## Introduction

Felsenstein (1985) proposed the use of the general statistical procedure of repeated sampling with replacement from a data set (bootstrapping) to estimate confidence limits of the internal branches in a phylogenetic tree. Although there have been debates on the interpretation of bootstrap results (e.g. Felsenstein & Kishino, 1993; Hillis & Bull, 1993) this is still the commonest method for assessing confidence in phylogenies. However, this nonparametric bootstrap method does not provide the opportunity to test *a priori* hypotheses about the phylogeny of a group. The alternative, parametric bootstrap method does (Efron, 1982; Felsenstein, 1988; Bull *et al*., 1993; Hillis *et al*., 1996; Huelsenbeck *et al*., 1996a, b). In contrast to the nonparametric method where replicate character matrices are generated by randomly sampling the original data, this method creates replicates using numerical simulation. A model of evolution is assumed, and its parameters are estimated from the empirical data. Then, using the same model and the estimated parameters, as many replicate data sets as needed of the same size as the original are simulated. Phylogenies constructed from these replicate character matrices are used to generate a distribution of difference measures between the maximum likelihood and *a priori* phylogenetic hypotheses. Huelsenbeck *et al*. (1996b) have advocated a likelihood based phylogenetic reconstruction for the generation of a distribution of difference measures but because of the excessive computation required a parsimony based approach is an acceptable alternative with only a slightly lower level of discrimination (Hillis *et al*., 1996).

Many recent molecular studies have used the parametric bootstrap method for testing *a priori* hypotheses against their molecular based phylogenies (Mallat & Sullivan, 1998; Ruedi *et al.*, 1998; Flook *et al*., 1999; Jackman *et al*., 1999; Oakley & Phillips, 1999). Other studies have utilized variations of the method to examine the possibility of long branch attraction (Felsenstein, 1978; Hendy & Penny, 1989; Huelsenbeck, 1997) causing erroneous topologies (Maddison *et al.*, 1999; Tang *et al*., 1999), to estimate the sequence length required to resolve a particular phylogenetic tree (Halanych, 1998; Flook *et al*., 1999), to evaluate the efficiency of different methods of phylogenetic reconstruction (Bull *et al*., 1993; Hwang *et al*., 1998), and to test the adequacy of models of DNA sequence evolution (Goldman, 1993; Yang *et al.*, 1994).

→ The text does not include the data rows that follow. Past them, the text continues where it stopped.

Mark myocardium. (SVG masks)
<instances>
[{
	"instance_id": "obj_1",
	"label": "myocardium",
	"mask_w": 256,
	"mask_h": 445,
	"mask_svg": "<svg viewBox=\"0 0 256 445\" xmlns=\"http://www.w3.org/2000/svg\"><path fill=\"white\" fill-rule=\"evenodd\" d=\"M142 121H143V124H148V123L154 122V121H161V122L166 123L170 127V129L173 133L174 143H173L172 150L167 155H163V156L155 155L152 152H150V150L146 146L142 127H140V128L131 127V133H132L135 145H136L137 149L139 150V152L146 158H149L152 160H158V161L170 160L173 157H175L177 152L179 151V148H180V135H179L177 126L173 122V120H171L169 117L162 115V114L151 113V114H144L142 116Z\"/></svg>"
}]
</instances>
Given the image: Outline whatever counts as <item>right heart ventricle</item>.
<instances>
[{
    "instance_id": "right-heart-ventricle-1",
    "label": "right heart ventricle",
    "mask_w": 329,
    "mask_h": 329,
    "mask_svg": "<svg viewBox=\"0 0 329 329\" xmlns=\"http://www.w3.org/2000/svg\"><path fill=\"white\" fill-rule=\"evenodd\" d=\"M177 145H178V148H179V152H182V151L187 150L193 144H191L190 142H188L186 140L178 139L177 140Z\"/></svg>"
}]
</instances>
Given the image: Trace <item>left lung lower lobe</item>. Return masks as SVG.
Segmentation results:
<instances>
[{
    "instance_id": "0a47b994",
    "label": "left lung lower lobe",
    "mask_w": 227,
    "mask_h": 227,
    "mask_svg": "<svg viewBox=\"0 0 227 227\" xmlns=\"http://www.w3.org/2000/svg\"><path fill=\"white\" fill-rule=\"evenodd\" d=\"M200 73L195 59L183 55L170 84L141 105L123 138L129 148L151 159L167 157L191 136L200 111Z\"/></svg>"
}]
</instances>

A critical first step of the parametric bootstrap is specifying a particular substitutional model, whose parameters will be estimated from the empirical data, and which will subsequently be used when generating the simulated, replicate DNA sequences. Hillis *et al*. (1996) stated that in limited studies the method appeared to be robust to changes in the model of evolution. However, Huelsenbeck *et al*. (1996a) suggest as realistic model of DNA substitution as possible should be used to reduce Type I error (false rejection of a null hypothesis) implying that parameter-rich models may perform better. Zhang (1999) has shown that if the substitution model is inadequate then the estimates of the substitution parameters will be biased. By using biased estimates of the parameters the simulated sequence data will deviate from the empirical data, such that the null distribution of tree score differences will be distorted.

In this study we evaluate empirically the effect of the choice of substitutional model when testing hypotheses of monophyly using DNA sequence data. We have chosen three gene regions (two mitochondrial and one nuclear) commonly used in phylogenetic analyses: cytochrome oxidase subunit I and II (COI and COII), the large mitochondrial ribosomal subunit gene (16S), and the nuclear ribosomal internal transcribed spacer 2 (ITS2). For COI and COII we have used published sequence data for Macaronesian *Calathus* beetles (Carabidae) (Emerson *et al*., 1999, 2000) and for 16S and ITS2 we have used published sequence data for European *Timarcha* beetles (Chrysomelidae) (Gómez-Zurita *et al*., 2000a, b). For each of these data sets we also examine the comparative performance of the nonparametric Kishino–Hasegawa (KH) test (Kishino & Hasegawa, 1989) which compares competing phylogenetic hypotheses under the maximum likelihood (ML) optimality criterion. This method uses likelihood ratio tests of the statistical significance of competing tree topologies. All three data sets offer clear *a priori* hypotheses of monophyly for testing against empirical DNA sequence data.